Xircom (Nasdaq: XIRC) shares surged after Intel (Nasdaq: INTC) announced it would snap up the company for $748 million. Intel analysts dismissed the deal and questioned the premium.
Xircom, a maker of network adapters and modems, was up 6.5 to 24.56 Tuesday afternoon. Intel shares were off 0.75 to 31.38 following Monday's announcement which coincided with Xircom's disappointing first-quarter results.
Intel (Nasdaq: INTC) will buy Xircom for about $25 per share in an all-cash tender offer that will commence within 10 working days.
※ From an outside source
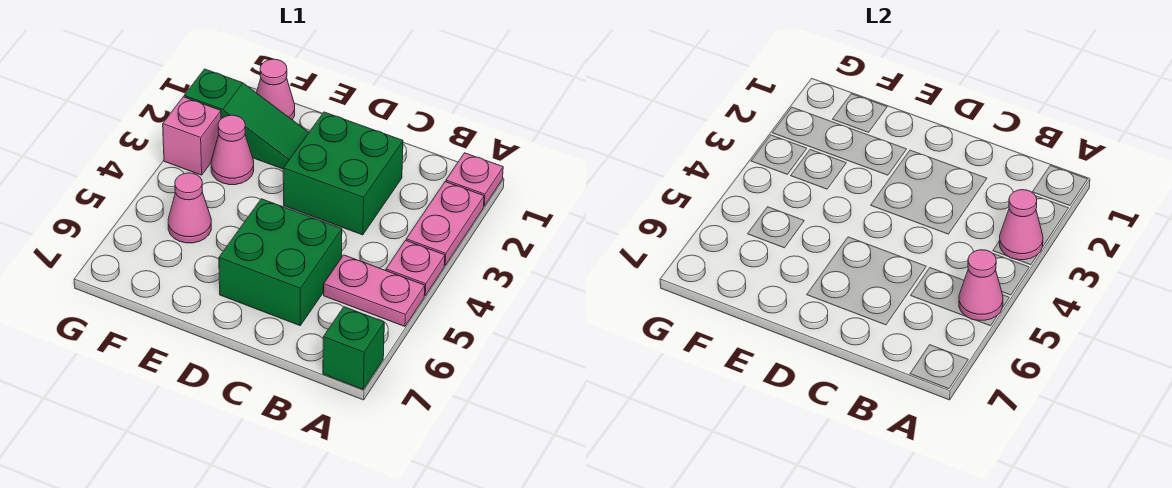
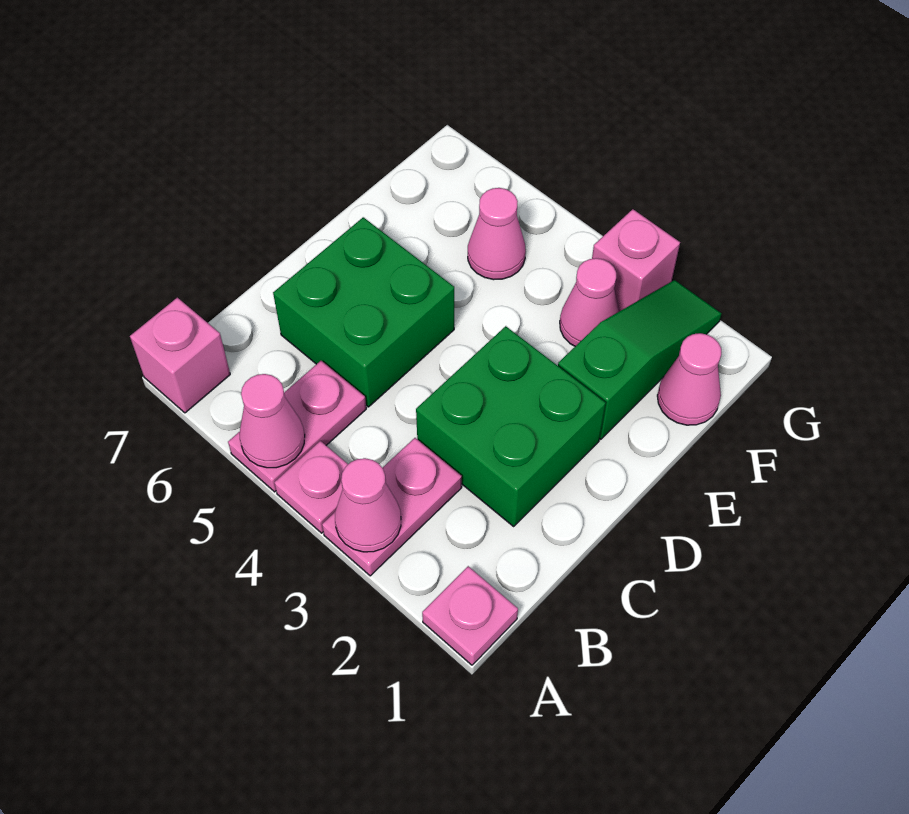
pink 1x2 plate [406,182,484,265] -> pink 1x2 plate turned to [322,438,462,576]
green 1x1 brick [323,307,384,389] -> pink 1x1 brick [130,298,230,413]
green 1x3 slope [184,69,309,169] -> green 1x3 slope turned to [558,280,721,439]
It will also assume all existing vested and unvested employee options.
The acquisition will strengthen Intel's mobile business, especially in its technology for linking mobile computing devices to corporate wired and wireless networks, the company said.
The deal is expected to be completed in the first quarter of this year, when Xircom will become a wholly owned subsidiary of Intel as part of its Network Communications Group.
Dan Scovel of Needham noted the timing of the deal was odd; "the premium Intel's paying is not a lot, but it probably would have been less if the Xircom (quarterly) announcement would have gone out first."
Xircom on Monday posted a loss of $2.46 million, or 8 cents a share, on sales of $120.1 million for the first quarter ended Dec. 31. Earnings excluding an acquisition charge were a penny a share, well below the 14 cents a share that First Call's consensus was predicting.
"This doesn't seem to be a strategic move. It's more tactical. I don't view it as a big deal," said Prudential Securities analyst Hans Mosesmann. He said Xircom's technology for PDA fits in well with Intel's wireless business.
Scovel also said the deal wasn't an important strategic move for Intel, and just helps it make further inroads in the networking space.
Intel will also report its fourth-quarter earnings after Tuesday's bell. At best, the chipmaker is expected to hit reduced expectations in the quarter.
Analysts are expecting total sales in the neighborhood of $8.7 billion, roughly flat with the third quarter.